Thread: Is there a better way to trim extra whitespace from a string?

  1. #1
    [](){}(); manasij7479's Avatar
    Join Date
    Feb 2011
    Location
    *nullptr
    Posts
    2,657

    Is there a better way to trim extra whitespace from a string?

    Code:
    Example input:
    "         Foo  Bar                                   Xip Bas                      "
    Output:
    "Foo Bar Xip Bas"
    My function just shifts each of the characters by a certain number of places, which is determined by the number of spaces already encountered.
    Code:
    char* alltrim(char* s)
    {
        int l=strlen(s);
        int shift=0,i,prev=0,last=-1;
        
        for(i=0;i<l;++i)
        {
            //fprintf(stderr,"i=%d\tshift=%d\tprev=%d,\tlast=%d\n",i,shift,prev,last);
            if(isspace(s[i]))
            {
                if(!prev)
                    shift++;
                prev=0;
            }
            else
            {
                if(shift)
                {
                    s[i-shift]=s[i];
                    s[i]=' ';
                }
                prev=1;
                last=i-shift;
            }
        }
        s[last+1]='\0';
        return s;
    }
    Btw, this works only when I pass it a char [] but not for char*, where it segfaults (when shifting ) -- why does that happen?

  2. #2
    and the hat of int overfl Salem's Avatar
    Join Date
    Aug 2001
    Location
    The edge of the known universe
    Posts
    39,659
    > but not for char*, where it segfaults (when shifting ) -- why does that happen?
    You're only just now realising that "string constants" are stored in read-only memory?

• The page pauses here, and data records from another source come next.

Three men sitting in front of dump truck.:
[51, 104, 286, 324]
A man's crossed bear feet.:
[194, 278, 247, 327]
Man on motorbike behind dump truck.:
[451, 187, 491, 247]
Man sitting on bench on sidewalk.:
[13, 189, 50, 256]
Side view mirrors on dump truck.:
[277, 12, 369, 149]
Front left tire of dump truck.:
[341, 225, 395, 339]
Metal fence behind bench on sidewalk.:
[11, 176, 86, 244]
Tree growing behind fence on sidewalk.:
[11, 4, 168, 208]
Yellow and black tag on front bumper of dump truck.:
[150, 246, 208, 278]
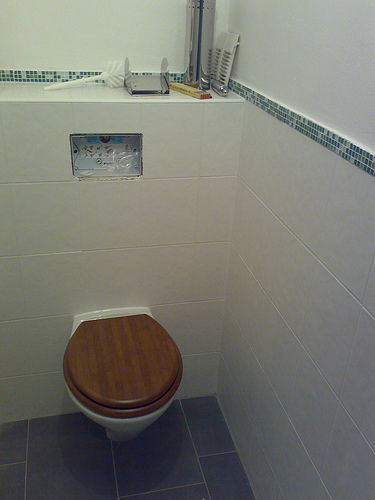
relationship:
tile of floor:
[0, 395, 257, 498] [3, 390, 259, 500]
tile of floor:
[193, 444, 258, 500] [3, 390, 259, 500]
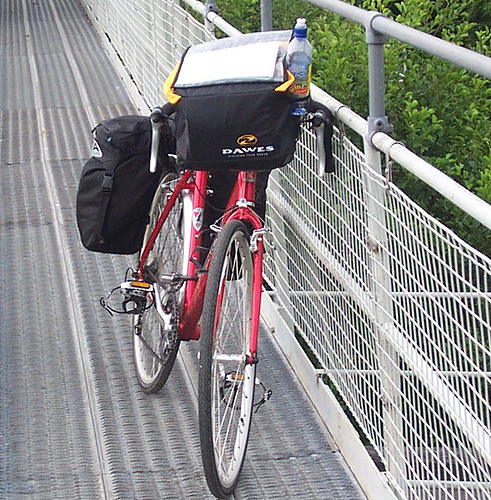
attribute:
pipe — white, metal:
[374, 132, 481, 217]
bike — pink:
[124, 98, 338, 494]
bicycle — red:
[101, 94, 339, 496]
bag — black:
[130, 23, 309, 164]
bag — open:
[162, 38, 308, 182]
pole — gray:
[360, 9, 393, 134]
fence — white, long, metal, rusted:
[85, 2, 489, 495]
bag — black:
[70, 112, 175, 255]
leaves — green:
[218, 0, 489, 253]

    You can't modify them - they're read-only!
    If you dance barefoot on the broken glass of undefined behaviour, you've got to expect the occasional cut.
    If at first you don't succeed, try writing your phone number on the exam paper.

  3. #3
    [](){}(); manasij7479's Avatar
    Join Date
    Feb 2011
    Location
    *nullptr
    Posts
    2,657
    Quote Originally Posted by Salem View Post
    > but not for char*, where it segfaults (when shifting ) -- why does that happen?
    You're only just now realising that "string constants" are stored in read-only memory?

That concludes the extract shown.